PACNEWS
 
October 1, 2013
Majuro (Marianas Variety) - After 10 years of focusing Compact funding on health and education, neither the Marshall Islands nor the Federated States of Micronesia “can demonstrate progress toward health and education goals,” said the author of the U.S. Government Accountability Office report on the Compacts issued earlier this month.
 
“At the midpoint of the 20-year amended Compact’s term, the FSM and RMI face critical challenges in Compact implementation,” said GAO Director of International Affairs and Trade David Gootnick. “During the first 10 years, both countries spent the majority of their funds on education and health.
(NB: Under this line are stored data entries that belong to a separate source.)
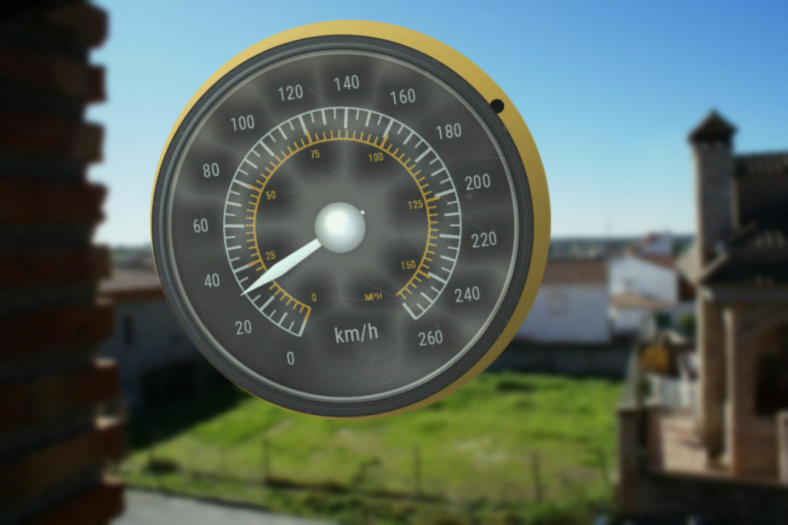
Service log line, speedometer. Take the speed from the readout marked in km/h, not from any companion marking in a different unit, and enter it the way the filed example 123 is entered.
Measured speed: 30
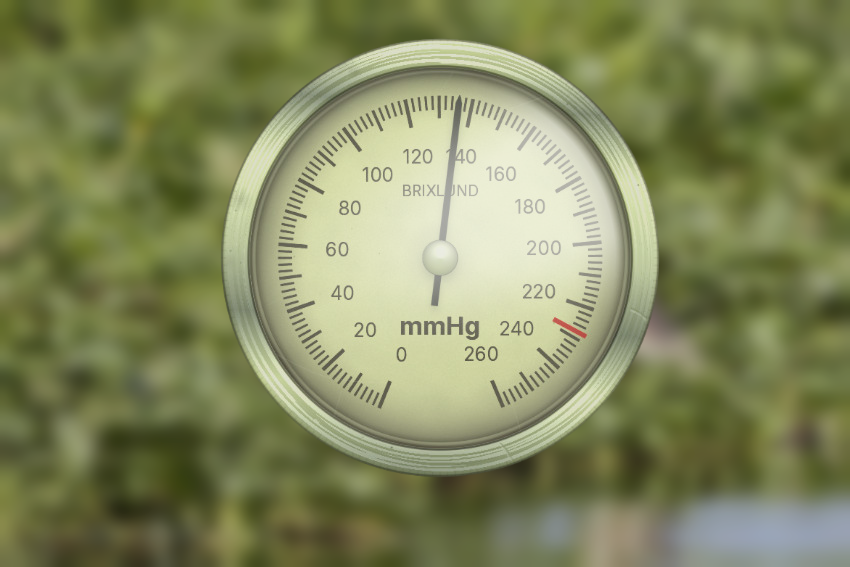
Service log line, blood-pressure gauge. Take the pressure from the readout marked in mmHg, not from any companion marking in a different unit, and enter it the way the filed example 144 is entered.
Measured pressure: 136
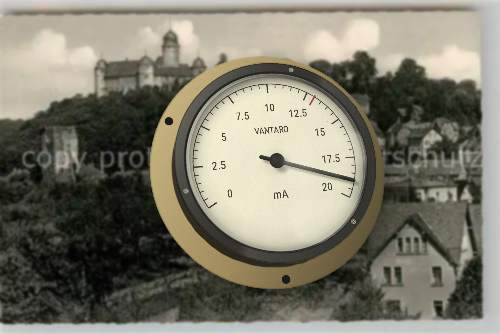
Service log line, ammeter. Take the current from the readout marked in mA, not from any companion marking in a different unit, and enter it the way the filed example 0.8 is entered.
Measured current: 19
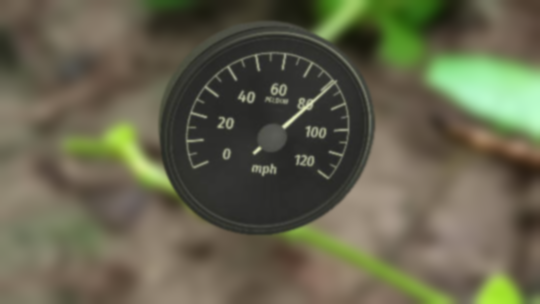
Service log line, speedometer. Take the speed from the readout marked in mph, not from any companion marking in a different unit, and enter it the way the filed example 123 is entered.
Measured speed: 80
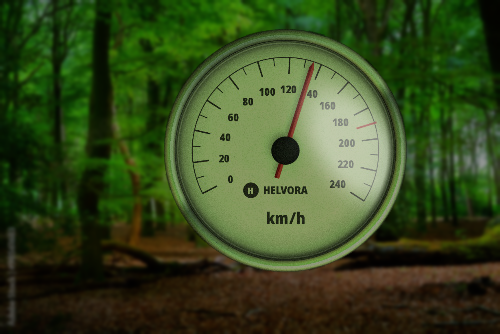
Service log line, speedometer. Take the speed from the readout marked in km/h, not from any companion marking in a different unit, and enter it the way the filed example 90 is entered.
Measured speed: 135
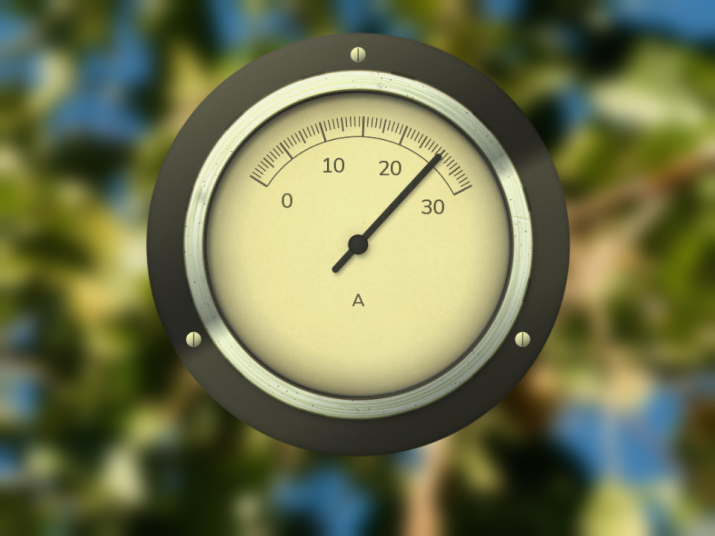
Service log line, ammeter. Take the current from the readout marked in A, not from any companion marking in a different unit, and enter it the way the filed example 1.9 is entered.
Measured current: 25
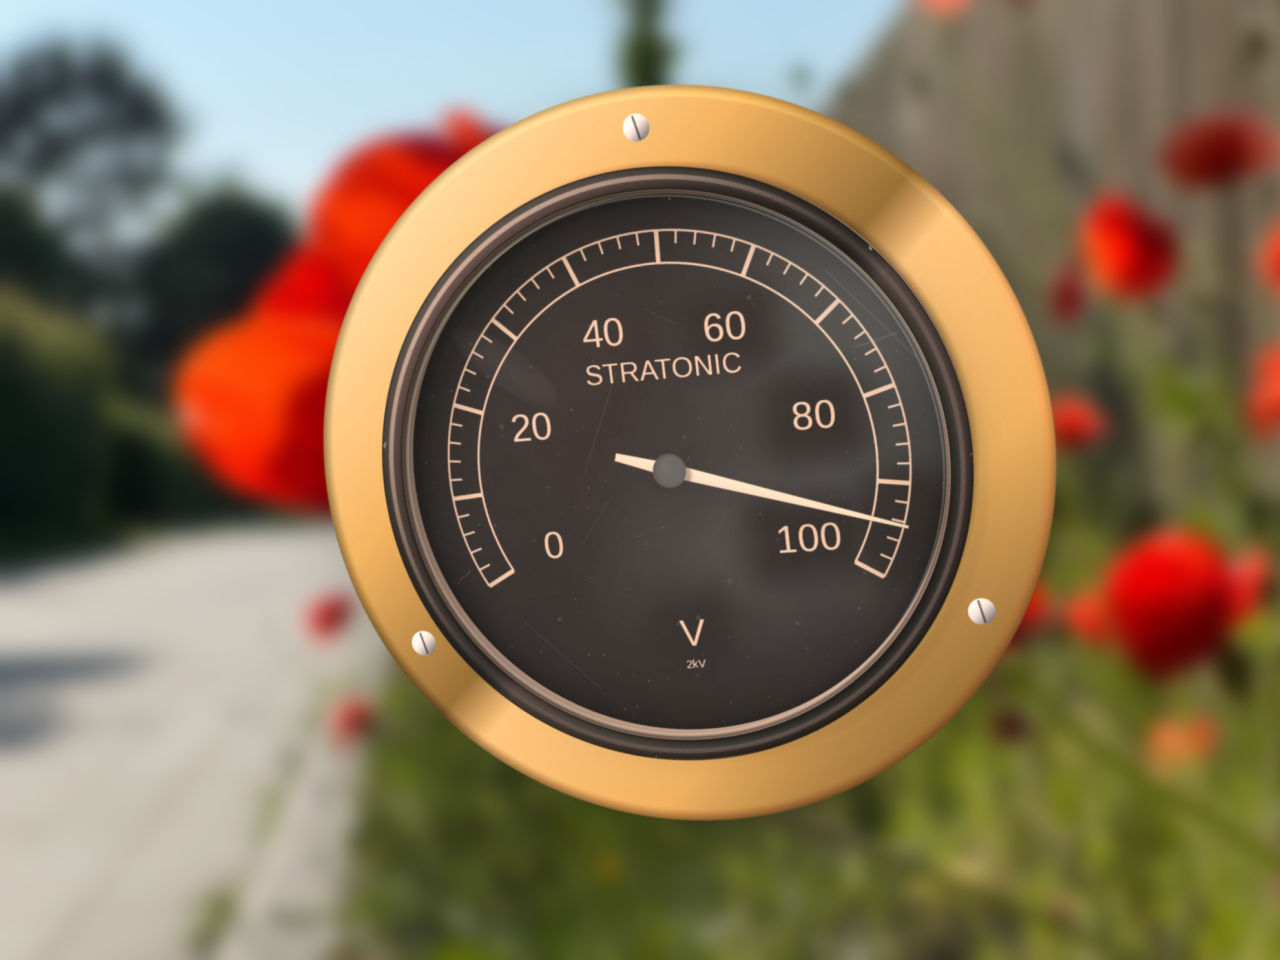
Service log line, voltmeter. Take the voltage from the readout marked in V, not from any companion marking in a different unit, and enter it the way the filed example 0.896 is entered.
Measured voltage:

However, in large part because of data gaps, neither country can demonstrate progress toward its health and education goals.”
 
The GAO report, titled “Micronesia and the Marshall Islands Continue to Face Challenges Measuring Progress and Ensuring Accountability,” says high spending of Compact funding on personnel working in health and education, coupled with the annual reduction in Compact funding, led JEMFAC to put a limit on how much Compact money can be used to pay salaries.
 
While the four FSM states completed plans to address annual decreases in Compact funding, neither the FSM national government nor the Marshal Islands have submitted plans to address these annual reductions as agreed, said GAO. “Without plans, the countries may not be able to sustain essential services in the education and health sectors in the future,” GAO warned.
 
In the final 10 years of amended compact sector funding, both countries need to plan for reduced grant resources and resolve the accountability issues that have plagued them to date, said Gootnick.
 
GAO expressed concern over the poor quality of indicators and data collected that are supposed to allow people to measure progress toward meeting goals in the heavily-funded health and education sectors.
 
Only one of 14 indicators used in FSM or the Marshall Islands to track progress in education “was capable of demonstrating progress,” Gao said.
 
The only good indicator, according to the GAO, is the education level of teachers in Marshall Islands.
 
“The U.S.-FSM and U.S.-RMI joint management and accountability committees have also raised concerns about the reliability of FSM’s education and health data and Marshall Islands’ health data and required that each country obtain an independent assessment and verification of these data; both countries have yet to meet that requirement, and, as a result, neither country can determine its progress in these sectors.”